Most of the time spent in the synchronous instruction is the time on the cable between the processor and the disk controller – a problem with the speed of light. If the distance is long (a long bit of cable), the instruction takes too long, and it is more efficient to use the Async model to communicate to the CF. Use a shorter cable (it may mean moving the CF closer to the CPU) and the instruction is quicker.
How about synchronous disk IO?
The same model can be used with disk IO. The underlying technology (eg DB2) had to change the way it does IO to exploit this.
When used for disk read – the data is expected to be in the disk controller cache. If not then the request will time out, and an Async request will be made.

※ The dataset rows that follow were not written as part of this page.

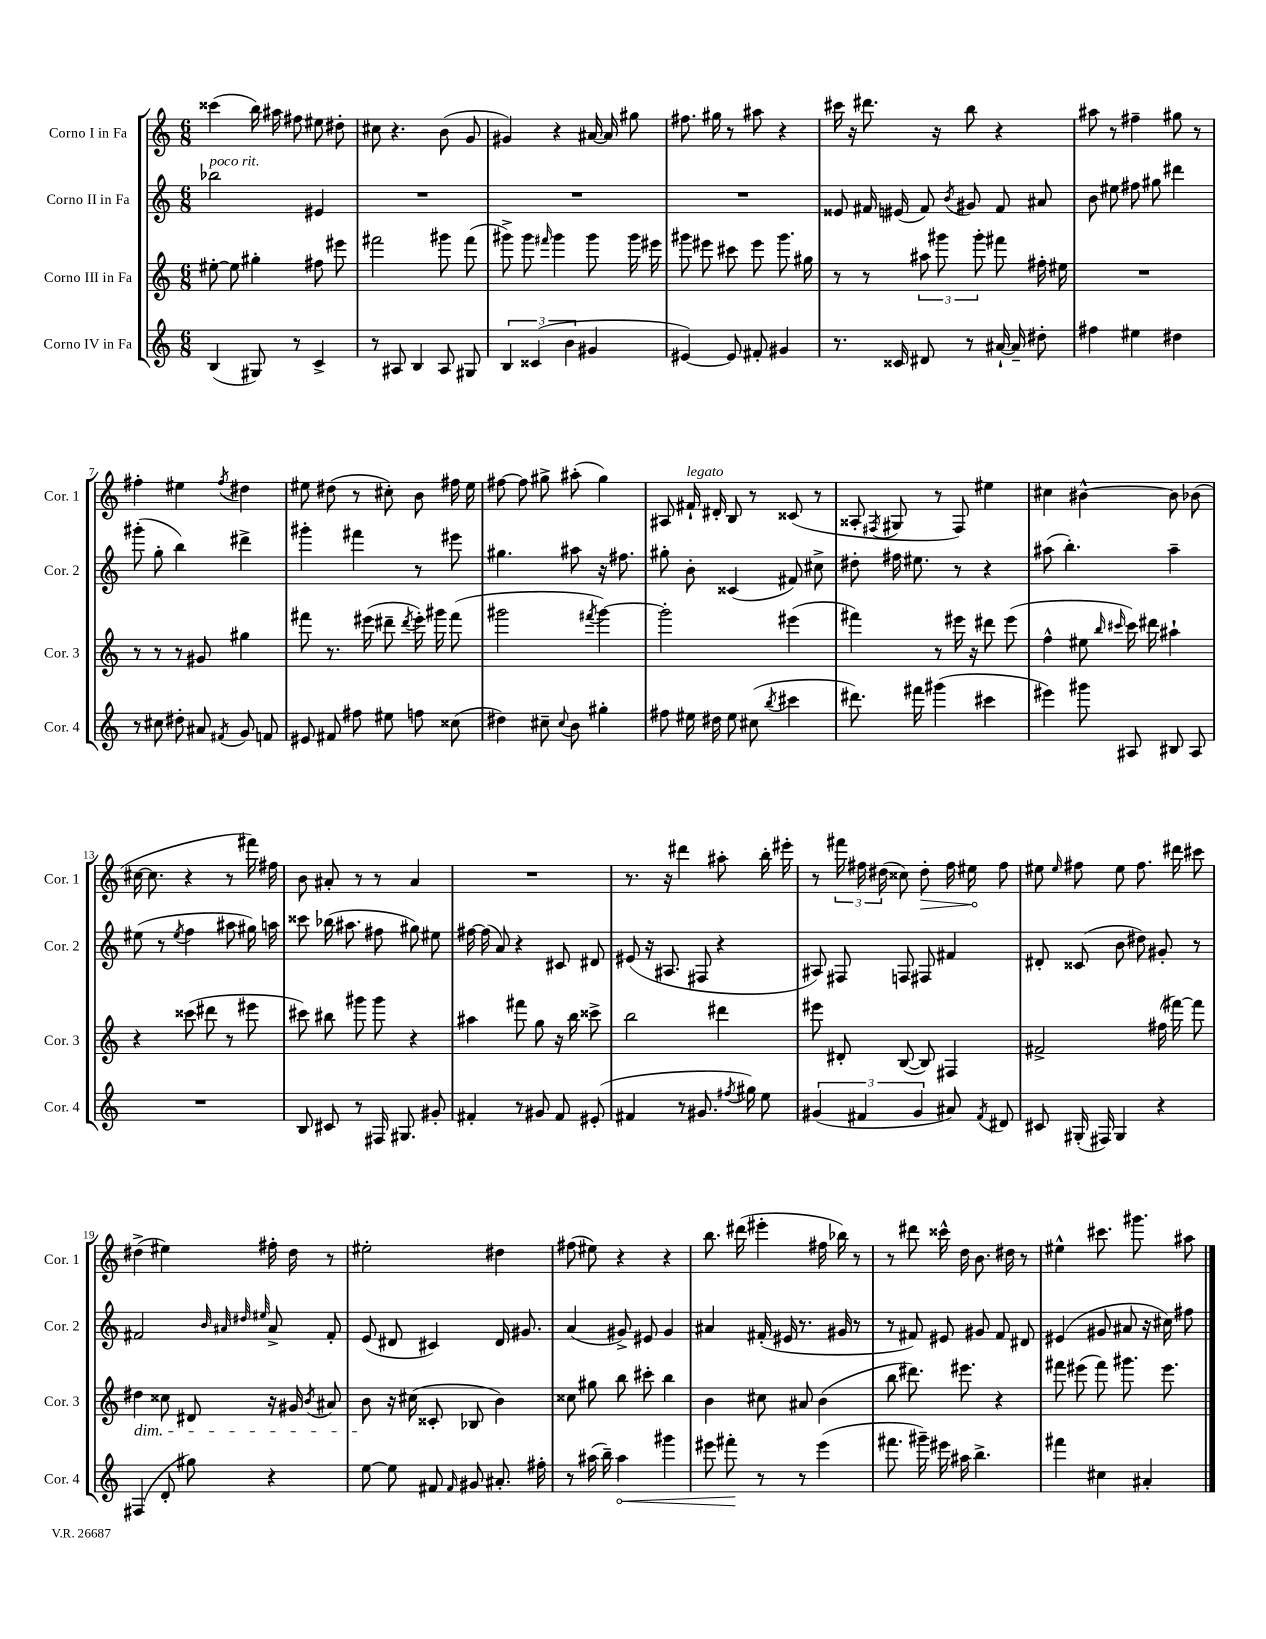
<<
\new StaffGroup <<
\new Staff = "s0" \with { instrumentName = "Corno I in Fa" shortInstrumentName = "Cor. 1" } {
    \clef treble \key c \major \numericTimeSignature \time 6/8
    \autoBeamOff cisis'''4( b''16) ais''16 fis''8 eis''8 dis''8-. |
    cis''8 r4. b'8( g'8 |
    gis'4) r4 ais'16~ ais'16 gis''8 |
    fis''8. gis''16 r8 ais''8 r4 |
    cis'''16 r16 dis'''8. r16 b''8 r4 |
    ais''8 r8 fis''4-- gis''8 r8 |
    fis''4-. eis''4 \acciaccatura { fis''8 } dis''4 |
    eis''8 dis''8( r8 cis''8-.) b'8 fis''16 eis''16 |
    fis''8~ fis''8 gis''8-> ais''8-.( gis''4) |
    ais8 fis'16-!^\markup { \italic "legato" } dis'16-. b8 r8 cisis'8( r8 |
    aisis8-. \acciaccatura { fis8 } gis8 r8 fis8) eis''4 |
    cis''4 bis'4~-^ bis'8 bes'8( |
    cis''16~ cis''8. r4 r8 fis'''16) fis''16 |
    b'8 ais'8-. r8 r8 ais'4 |
    R2. |
    r8. r16 dis'''4 ais''8-. b''16-. eis'''16-. |
    r8 \tuplet 3/2 { fis'''16 fis''16 dis''16( } cisis''8) \once \override Hairpin.circled-tip = ##t dis''8-.\> fis''16 eis''16\! fis''8 |
    eis''8 \grace { eis''16 } fis''8 eis''8 fis''8. dis'''16 cis'''8 |
    dis''4->( eis''4) fis''16-. dis''16 r8 |
    eis''2-. dis''4 |
    fis''8( eis''8) r4 r4 |
    b''8. dis'''16( eis'''4-. fis''16 bes''16) r8 |
    r8 dis'''8 cisis'''16-^ d''16 b'8. dis''16 r8 |
    eis''4-^ cis'''8. gis'''8. ais''8 \bar "|." |
}
\new Staff = "s1" \with { instrumentName = "Corno II in Fa" shortInstrumentName = "Cor. 2" } {
    \clef treble \key c \major \numericTimeSignature \time 6/8
    \autoBeamOff bes''2^\markup { \italic "poco rit." } eis'4 |
    R2. |
    R2. |
    R2. |
    eisis'8 fis'16 eis'16( fis'8) \acciaccatura { b'8 } gis'8 fis'8 ais'8 |
    b'8 eis''8 fis''8 gis''8 dis'''4 |
    gis'''8-.( g''8-. b''4) dis'''4-> |
    gis'''4-. fis'''4 r8 eis'''8 |
    gis''4. ais''8 r16 fis''8. |
    gis''8-. b'8-. cisis'4( fis'8) cis''8-> |
    dis''8-. fis''16 eis''8. r8 r4 |
    ais''8( b''4.-.) ais''4-- |
    eis''8( r8 \acciaccatura { eis''8 } f''4 ais''8 gis''16) a''16 |
    cisis'''8 bes''16( ais''8. fis''8 gis''8) eis''8 |
    fis''16~ fis''16( a'8) r4 cis'8 dis'8 |
    eis'8( r16 ais8. fis8 r4 |
    ais8) fis8 f8 fis8 fis'4 |
    dis'8-. cisis'8( b'8 dis''8) gis'8-. r8 |
    fis'2 \grace { b'32 ais'32 dis''32 eis''32 } ais'8-> fis'8-. |
    e'8( dis'8 cis'4) dis'16 gis'8. |
    a'4( gis'8->) eis'8 gis'4 |
    ais'4 fis'16-.( eis'16 r8. gis'16 r8 |
    r8 fis'8) eis'8 gis'8 fis'8 dis'8 |
    eis'4( gis'8 ais'8 r16 cis''16) fis''8 \bar "|." |
}
\new Staff = "s2" \with { instrumentName = "Corno III in Fa" shortInstrumentName = "Cor. 3" } {
    \clef treble \key c \major \numericTimeSignature \time 6/8
    \autoBeamOff eis''8~-. eis''8 gis''4-. fis''8 eis'''8 |
    fis'''2 gis'''8 fis'''8( |
    gis'''8->) gis'''8 \grace { fis'''16 } gis'''4 gis'''8 gis'''16 eis'''16 |
    gis'''8 eis'''8 cis'''8 eis'''8 gis'''8. gis''16 |
    r8 r8 \tuplet 3/2 { ais''8 gis'''8 gis'''8-. } fis'''8 fis''16-. eis''16 |
    R2. |
    r8 r8 r8 gis'8 gis''4 |
    fis'''8 r8. eis'''16( dis'''8-- \acciaccatura { dis'''8 } eis'''16-.) gis'''16 fis'''8( |
    gis'''2 \acciaccatura { fis'''8 } gis'''4~) |
    gis'''2-. eis'''4( |
    fis'''4) r8 eis'''16 r16 dis'''8 eis'''8( |
    f''4-^ eis''8 \grace { b''16 cis'''16 } cis'''16) dis'''16 ais''4-! |
    r4 cisis'''8( dis'''8 r8 eis'''8 |
    cis'''8) bis''8 gis'''8 gis'''8 r4 |
    ais''4 fis'''8 g''8 r16 b''16 cisis'''8-> |
    b''2 dis'''4 |
    eis'''8 dis'8-. b8~( b8) fis4 |
    fis'2-> fis''16( fis'''16~) fis'''8 |
    dis''4\dim cisis''8 dis'8 r16 gis'16 \acciaccatura { b'8 } ais'8 |
    b'8\! r16 cis''16( cisis'8-. bes8 b'4) |
    cisis''8 gis''8 b''8 cis'''8-. b''4 |
    b'4 cis''8 ais'8 b'4( |
    b''8 dis'''8.) eis'''8. r4 |
    fis'''8 eis'''8( fis'''8) gis'''8. eis'''8. \bar "|." |
}
\new Staff = "s3" \with { instrumentName = "Corno IV in Fa" shortInstrumentName = "Cor. 4" } {
    \clef treble \key c \major \numericTimeSignature \time 6/8
    \autoBeamOff b4( gis8) r8 c'4-> |
    r8 ais8 b4 ais8 gis8 |
    \tuplet 3/2 { b4 cisis'4( b'4 } gis'4 |
    eis'4~) eis'8 fis'8-. gis'4 |
    r8. cisis'16 dis'8 r8 ais'16~-! ais'16-- dis''8-. |
    fis''4 eis''4 dis''4 |
    r8 cis''8 dis''8-. ais'8 \acciaccatura { fis'8 } g'8 f'8 |
    eis'8 fis'8 fis''8 eis''8 f''8 cisis''8( |
    dis''4) cis''8-- \appoggiatura { cis''8 } b'8 gis''4-. |
    fis''8 eis''16 dis''16 eis''8 cis''8( \acciaccatura { b''8 } cis'''4 |
    dis'''8.) fis'''16 gis'''4( cis'''4 |
    eis'''4) gis'''8 ais8 bis8 ais8 |
    R2. |
    b8 cis'8 r8 fis16 gis8. gis'8-. |
    fis'4-. r8 gis'8 fis'8 eis'8-.( |
    fis'4 r8 gis'8. \acciaccatura { fis''8 } gis''16) e''8 |
    \tuplet 3/2 { gis'4( fis'4 gis'4 } ais'8) \acciaccatura { fis'8 } dis'8 |
    cis'8 gis16-.( fis16) gis4 r4 |
    fis4( d'8-. gis''8) r4 |
    e''8~ e''8 fis'8 \grace { fis'16 } gis'8 ais'8.-. fis''16-. |
    r8 ais''16( b''16--) \once \override Hairpin.circled-tip = ##t ais''4\< gis'''4 |
    eis'''8 fis'''8-.\! r8 r8 eis'''4( |
    fis'''8. gis'''16--) eis'''16 ais''16 b''4.-> |
    fis'''4 cis''4 ais'4-. \bar "|." |
}
>>
>>
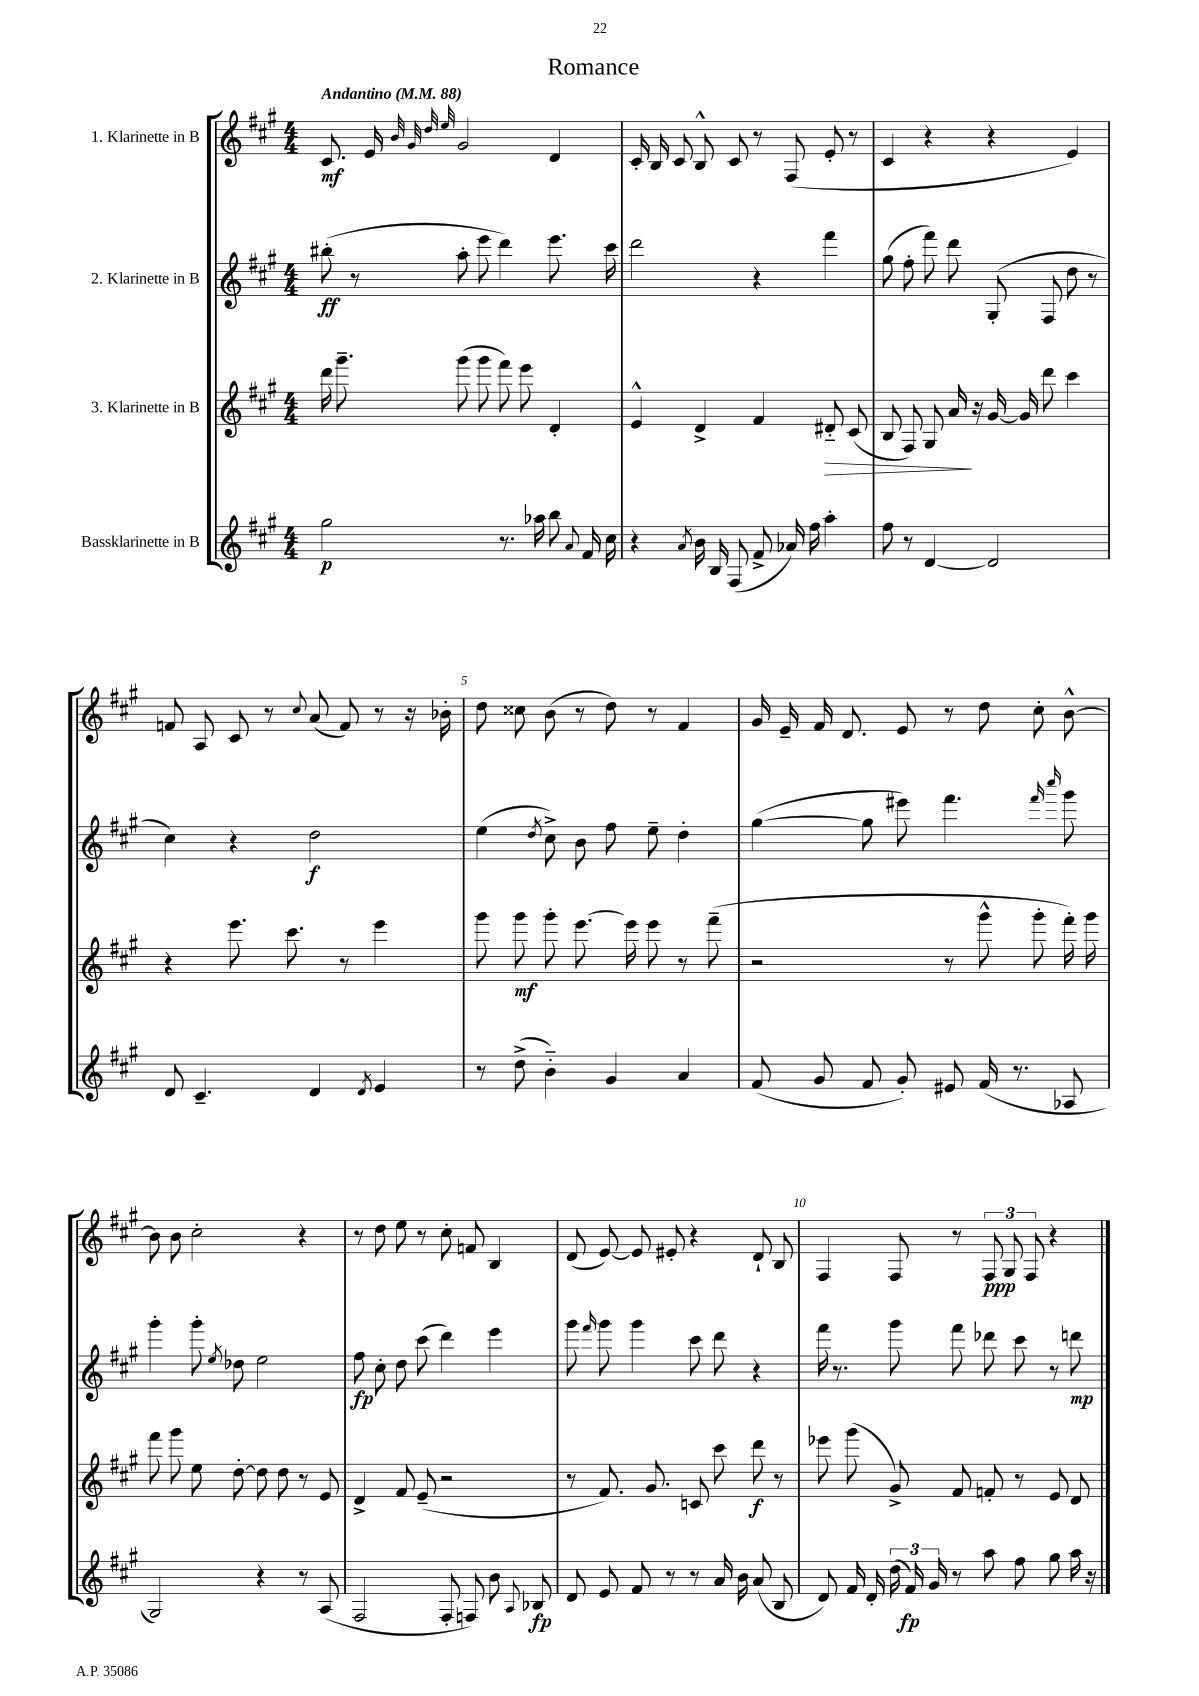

**kern	**dynam	**kern	**dynam	**kern	**dynam	**kern	**dynam
*part4	*part4	*part3	*part3	*part2	*part2	*part1	*part1
*staff4	*staff4	*staff3	*staff3	*staff2	*staff2	*staff1	*staff1
*I"Bassklarinette in B	*	*I"3. Klarinette in B	*	*I"2. Klarinette in B	*	*I"1. Klarinette in B	*
*clefG2	*	*clefG2	*	*clefG2	*	*clefG2	*
*k[f#c#g#]	*	*k[f#c#g#]	*	*k[f#c#g#]	*	*k[f#c#g#]	*
*M4/4	*	*M4/4	*	*M4/4	*	*M4/4	*
*MM88	*	*MM88	*	*MM88	*	*MM88	*
=1	=1	=1	=1	=1	=1	=1	=1
!	!	!	!	!	!	!LO:TX:a:B:t=Andantino	!
2gg#\	p	16ddd\	.	(8bb#X'\	ff	8.c#/	mf
.	.	8.ggg#~\	.	.	.	.	.
.	.	.	.	8r	.	.	.
.	.	.	.	.	.	16e/	.
.	.	.	.	.	.	32qqb/	.
.	.	.	.	.	.	32qqg#/	.
.	.	.	.	.	.	32qqdd/	.
.	.	.	.	.	.	32qqee/	.
.	.	(8ggg#\	.	8aa'\	.	2g#/	.
.	.	8ggg#\	.	8eee\	.	.	.
8.r	.	8fff#\)	.	4ddd\)	.	.	.
.	.	8eee\	.	.	.	.	.
16aa-X\	.	.	.	.	.	.	.
8bb\	.	4d'/	.	8.eee\	.	4d/	.
8qqa/	.	.	.	.	.	.	.
16f#/	.	.	.	.	.	.	.
16cc#\	.	.	.	16ccc#\	.	.	.
=2	=2	=2	=2	=2	=2	=2	=2
4r	.	4e^^/	.	2ddd\	.	16c#'/	.
.	.	.	.	.	.	16B/	.
.	.	.	.	.	.	8c#/	.
8qa/	.	.	.	.	.	.	.
16b\	.	4d^/	.	.	.	8B^^/	.
16B/	.	.	.	.	.	.	.
(8F#/	.	.	.	.	.	8c#/	.
8f#^/	.	4f#/	.	4r	.	8r	.
16a-X/)	.	.	.	.	.	(8F#/	.
16ff#\	.	.	.	.	.	.	.
!	!	!	!LO:HP:b	!	!	!	!
4aa'\	.	8d#X/	>	4fff#\	.	8e'/	.
.	.	(8c#/	.	.	.	8r	.
=3	=3	=3	=3	=3	=3	=3	=3
8ff#\	.	8B/	.	(8gg#\	.	4c#/	.
8r	.	8F#/)	.	8ff#'\	.	.	.
[4d/	.	8G#/	.	8fff#\)	.	4r	.
.	.	16a/	.	8ddd\	.	.	.
.	.	16r	]	.	.	.	.
2d/]	.	[16g#/	.	(8G#'/	.	4r	.
.	.	16g#/]	.	.	.	.	.
.	.	8ddd\	.	8F#/	.	.	.
.	.	4ccc#\	.	8dd\	.	4e/)	.
.	.	.	.	8r	.	.	.
!!LO:LB:g=z
=4	=4	=4	=4	=4	=4	=4	=4
8d/	.	4r	.	4cc#\)	.	8fn/	.
4.c#~/	.	.	.	.	.	8A/	.
.	.	8.eee\	.	4r	.	8c#/	.
.	.	.	.	.	.	8r	.
.	.	8.ccc#\	.	.	.	.	.
.	.	.	.	.	.	8qqcc#/	.
4d/	.	.	.	2dd\	f	(8a/	.
.	.	8r	.	.	.	8f/)	.
8qd/	.	.	.	.	.	.	.
4e/	.	4eee\	.	.	.	8r	.
.	.	.	.	.	.	16r	.
.	.	.	.	.	.	16b-X'\	.
=5	=5	=5	=5	=5	=5	=5	=5
8r	.	8ggg#\	.	(4ee\	.	8dd\	.
(8dd^\	.	8ggg#\	mf	.	.	8cc##X\	.
.	.	.	.	8qdd/	.	.	.
4b\)	.	8ggg#'\	.	8cc#^\)	.	(8b\	.
.	.	[8.eee\	.	8b\	.	8r	.
4g#/	.	.	.	8ff#\	.	8dd\)	.
.	.	16eee\]	.	.	.	.	.
.	.	8eee\	.	8ee~\	.	8r	.
4a/	.	8r	.	4dd'\	.	4f#/	.
.	.	(8fff#~\	.	.	.	.	.
=6	=6	=6	=6	=6	=6	=6	=6
(8f#/	.	2r	.	([4gg#\	.	16g#/	.
.	.	.	.	.	.	16e~/	.
8g#/	.	.	.	.	.	16f#/	.
.	.	.	.	.	.	8.d/	.
8f#/	.	.	.	8gg#\]	.	.	.
8g#'/)	.	.	.	8eee#X\)	.	8e/	.
8e#X/	.	8r	.	4.fff#\	.	8r	.
(16f#/	.	8ggg#^^\	.	.	.	8dd\	.
8.r	.	.	.	.	.	.	.
.	.	8ggg#'\	.	.	.	8cc#'\	.
.	.	.	.	16qqfff#/	.	.	.
.	.	.	.	16qqcccc#/	.	.	.
8A-X/	.	16fff#'\)	.	8ggg#\	.	[8b^^\	.
.	.	16ggg#\	.	.	.	.	.
!!LO:LB:g=z
=7	=7	=7	=7	=7	=7	=7	=7
2G#/)	.	8fff#\	.	4ggg#'\	.	8b\]	.
.	.	8ggg#\	.	.	.	8b\	.
.	.	8ee\	.	8ggg#'\	.	2cc#'\	.
.	.	.	.	8qee/	.	.	.
.	.	[8dd'\	.	8dd-X\	.	.	.
4r	.	8dd\]	.	2ee\	.	.	.
.	.	8dd\	.	.	.	.	.
8r	.	8r	.	.	.	4r	.
(8A/	.	8e/	.	.	.	.	.
=8	=8	=8	=8	=8	=8	=8	=8
2F#/	.	4d^/	.	8ff#\	fp	8r	.
.	.	.	.	8cc#'\	.	8dd\	.
.	.	8f#/	.	8dd\	.	8ee\	.
.	.	(8e~/	.	(8ccc#\	.	8r	.
8F#'/	.	2r	.	4ddd\)	.	8cc#'\	.
8Fn/)	.	.	.	.	.	8fn/	.
8b\	.	.	.	4eee\	.	4B/	.
8qqA/	.	.	.	.	.	.	.
8B-X/	fp	.	.	.	.	.	.
=9	=9	=9	=9	=9	=9	=9	=9
8d/	.	8r	.	8ggg#\	.	(8d/	.
.	.	.	.	16qqfff#/	.	.	.
8e/	.	8.f#/)	.	8ggg#\	.	[8e/)	.
8f#/	.	.	.	4ggg#\	.	8e/]	.
.	.	8.g#/	.	.	.	.	.
8r	.	.	.	.	.	8e#X'/	.
8r	.	8cn/	.	8ccc#\	.	4r	.
16a/	.	8ccc#\	.	8ddd\	.	.	.
16b\	.	.	.	.	.	.	.
(8a/	.	8ddd\	f	4r	.	8d`/	.
8B/	.	8r	.	.	.	8B/	.
=10	=10	=10	=10	=10	=10	=10	=10
8d/)	.	8eee-X\	.	16fff#\	.	4F#/	.
.	.	.	.	8.r	.	.	.
16f#/	.	(8ggg#\	.	.	.	.	.
16d'/	.	.	.	.	.	.	.
(24dd\	.	8g#^/)	.	8ggg#\	.	8F#/	.
24f#/)	fp	.	.	.	.	.	.
24g#/	.	.	.	.	.	.	.
8r	.	8f#/	.	8fff#\	.	8r	.
8aa\	.	8fn'/	.	8ddd-X\	.	12F#/	ppp
.	.	.	.	.	.	12G#/	.
8ff#\	.	8r	.	8ccc#\	.	.	.
.	.	.	.	.	.	12F#/	.
8gg#\	.	8e/	.	8r	.	4r	.
16aa\	.	8d/	.	8dddn\	mp	.	.
16r	.	.	.	.	.	.	.
==	==	==	==	==	==	==	==
*-	*-	*-	*-	*-	*-	*-	*-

This can be used for disk write to put the data into the disk controller cache, but this may not be as useful. If you are mirroring your logs, with local disks and remote disks, the IO as seen by DB2 will not compete until the local and remote IOs have completed. Just like the CF it means the DASD controller (3990) needs to be close to the CPU.
I found Lightning Fast I/O via zHyperLink and Db2 for z/OS Exploitation a good article which mentions synchronous IO.
I noticed that in older releases of z/OS, IO response times were in units of 128 microseconds. For example when an IO finishes the response contains the IO delays in the different IO stages. In recent releases, the IO response times are now in microseconds, as you may get response times down to the 10’s of microseconds, and so reporting it in units of 128 microseconds is not accurate enough.